Langston gave this speech at the conclusion of the Oberlin-Wellington rescue trial. This trial was the outcome of the 1858 rescue of fugitive slave John Price from a United States marshal acting under the 1850 Fugitive Slave Law. A mixed crowd of whites and blacks freed Price from custody and spirited him north to Canada. For an account of this event and its legal consequences, see Jacob R. Shipherd (comp.), History of the Oberlin-Wellington Rescue (New York: Da Capo Press, 1972; original edition, 1859); for Langston’s speech, see Shiperd 175-178. The Oberlin-Wellington rescue, which received national attention, was one of the precipitating events that signaled the growing political and legal strength of the antislavery movement in Ohio. See Lockard, Watching Slavery: Witness Texts and Travel Reports (New York: Peter Lang, 2008) 124-126.

Of 37 federal indictments against participants in the rescue, only Langston and Simeon Bushnell, a white man, were brought to trial. Their trials were one of several legal contests during this period in western states over the constitutionality of the Fugitive Slave Law. In the present case, the Ohio Supreme Court ruled that the law was constitutional and the state was bound by the US Constitution’s supremacy clause to enforce it. See Ex parte Simeon Bushnell. Ex parte Charles Langston et al. 8 Ohio St. 599; 9 Ohio St. 77. 

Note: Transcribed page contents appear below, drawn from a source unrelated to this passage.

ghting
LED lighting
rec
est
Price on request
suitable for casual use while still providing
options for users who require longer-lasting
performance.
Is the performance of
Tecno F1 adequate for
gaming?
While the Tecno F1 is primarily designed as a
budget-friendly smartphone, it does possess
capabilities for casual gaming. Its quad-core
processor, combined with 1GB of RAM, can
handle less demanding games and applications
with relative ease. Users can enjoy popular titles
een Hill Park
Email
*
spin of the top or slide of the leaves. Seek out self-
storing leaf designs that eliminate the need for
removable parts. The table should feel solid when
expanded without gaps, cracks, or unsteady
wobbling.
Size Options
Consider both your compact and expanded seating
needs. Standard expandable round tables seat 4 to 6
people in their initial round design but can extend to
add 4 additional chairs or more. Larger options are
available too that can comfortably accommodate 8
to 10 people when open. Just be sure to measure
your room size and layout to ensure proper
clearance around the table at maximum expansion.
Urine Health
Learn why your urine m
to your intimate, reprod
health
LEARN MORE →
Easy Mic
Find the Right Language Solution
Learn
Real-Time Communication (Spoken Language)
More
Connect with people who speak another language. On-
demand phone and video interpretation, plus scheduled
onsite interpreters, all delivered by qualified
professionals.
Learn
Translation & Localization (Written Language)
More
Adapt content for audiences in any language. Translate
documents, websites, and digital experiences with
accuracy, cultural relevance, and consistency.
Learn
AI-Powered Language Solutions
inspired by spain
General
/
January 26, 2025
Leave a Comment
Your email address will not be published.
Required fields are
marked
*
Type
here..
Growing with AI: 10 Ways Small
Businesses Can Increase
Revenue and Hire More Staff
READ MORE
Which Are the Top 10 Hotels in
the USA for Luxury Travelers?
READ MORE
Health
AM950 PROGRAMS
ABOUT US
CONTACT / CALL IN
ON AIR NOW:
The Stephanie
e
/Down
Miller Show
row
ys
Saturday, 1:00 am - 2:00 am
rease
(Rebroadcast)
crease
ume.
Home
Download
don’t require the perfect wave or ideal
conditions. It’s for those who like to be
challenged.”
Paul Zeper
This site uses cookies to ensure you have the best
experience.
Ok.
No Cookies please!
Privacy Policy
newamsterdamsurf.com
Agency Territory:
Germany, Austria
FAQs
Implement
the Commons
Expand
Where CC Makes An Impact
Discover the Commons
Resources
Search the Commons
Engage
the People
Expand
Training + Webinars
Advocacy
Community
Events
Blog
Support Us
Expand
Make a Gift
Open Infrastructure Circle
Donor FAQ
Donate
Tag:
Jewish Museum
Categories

This speech by Langston is today remembered as one of the high points of antebellum African American rhetoric. Legal scholar Steven Lubet writes “Charles Langston spoke in his own behalf with clarity of purpose unencumbered by considerations of courtroom strategy or legal tactics. It turned out that he—more than any of his able and dedicated counsel—was the truest, most effective votary of the higher law, and an enduring model for the role of civil disobedience in American courts.” Lubet, “Slavery on Trial: The Case of the Oberlin Rescue,” 54 Ala. L. Rev. 785, at 829. Alice Dunbar-Nelson’s inclusion of this speech in her 1914 collection of African American speeches, Masterpieces of Negro Eloquence, highlights its persistence in cultural memory. 

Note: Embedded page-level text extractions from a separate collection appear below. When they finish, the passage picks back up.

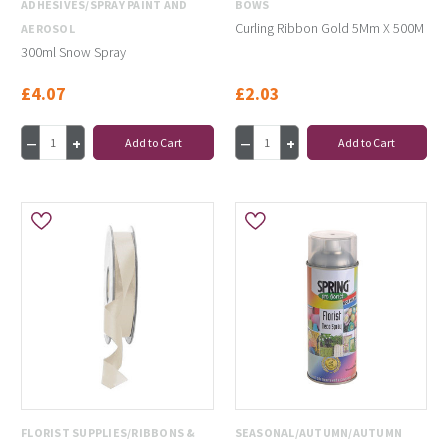
ADHESIVES/SPRAY PAINT AND
BOWS
Curling Ribbon Gold 5Mm X 500M
AEROSOL
300ml Snow Spray
£4.07
£2.03
Add to Cart
Add to Cart
FLORIST SUPPLIES/RIBBONS &
SEASONAL/AUTUMN/AUTUMN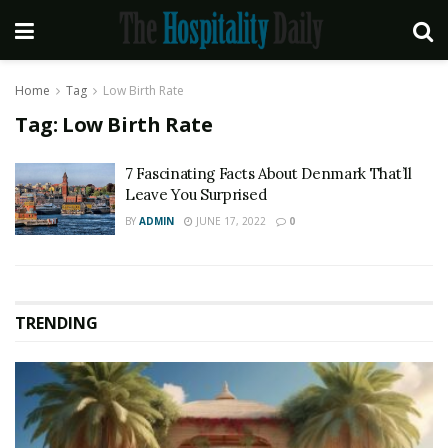
Home
Tag
Low Birth Rate
Tag:
Low Birth Rate
7 Fascinating Facts About Denmark That’ll
Leave You Surprised
BY
ADMIN
JUNE 17, 2022
0
TRENDING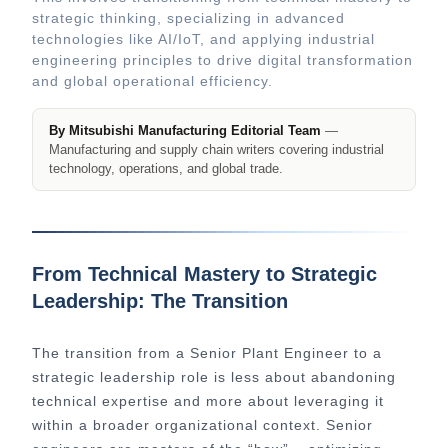
strategic thinking, specializing in advanced
technologies like AI/IoT, and applying industrial
engineering principles to drive digital transformation
and global operational efficiency.
By Mitsubishi Manufacturing Editorial Team
—
Manufacturing and supply chain writers covering industrial
technology, operations, and global trade.
From Technical Mastery to Strategic
Leadership: The Transition
The transition from a Senior Plant Engineer to a
strategic leadership role is less about abandoning
technical expertise and more about leveraging it
within a broader organizational context. Senior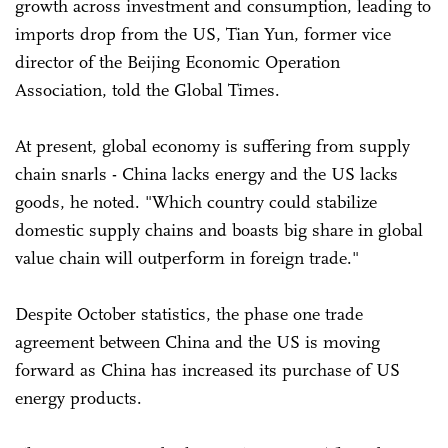
growth across investment and consumption, leading to
imports drop from the US, Tian Yun, former vice
director of the Beijing Economic Operation
Association, told the Global Times.
At present, global economy is suffering from supply
chain snarls - China lacks energy and the US lacks
goods, he noted. "Which country could stabilize
domestic supply chains and boasts big share in global
value chain will outperform in foreign trade."
Despite October statistics, the phase one trade
agreement between China and the US is moving
forward as China has increased its purchase of US
energy products.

Langston begins with a clear statement of what all-white courts were not willing to acknowledge but was evident to black defendants facing them: “I know that the courts of this country, that the governmental machinery of this country are so constituted as to oppress and outrage colored men.” (51) To voice a clear-eyed appeal and limit expectations, Langston suggests, a black defendant needed to understand the historic injustices that US courts had inflicted against blacks. Explaining his motive of action, Langston employs a patriotic theme, citing his father’s participation in the American Revolution and a belief in its principle that “all men have a right to life and liberty.” (53) There is nothing he did, he says, that any man should not do as a citizen who perceives injustice executed by illegitimate authority. Langston makes a distinction between the Fugitive Slave Law as an unjust one “that outrages every feeling of humanity, as well as every rule of Right” (55) and claims for the constitutionality of the law. He states that he would obey such an “inhuman law’ no more than American revolutionaries obeyed “the odious and absurd doctrine that kings and tyrants reign and rule by divine right.” (55)  

Langston next takes aim at his trial by an all-white jury, arguing that white racial prejudices combined with exclusion of blacks from jury boxes denies fair trial to black defendants. (56-57) He invokes the Dred Scott decision’s declaration that blacks in the United States have no rights “which white men are bound to respect” as a reason for his action to liberate a slave, for if white men were not bound to respect the right of human liberty than it was incumbent on him to do so. (58) Langston argues that a man who could watch another wronged without assisting him “must have lost all the manly feelings of his nature.” (61) 

The judge imposed a sentence of a $100 fine and costs, together with twenty days imprisonment.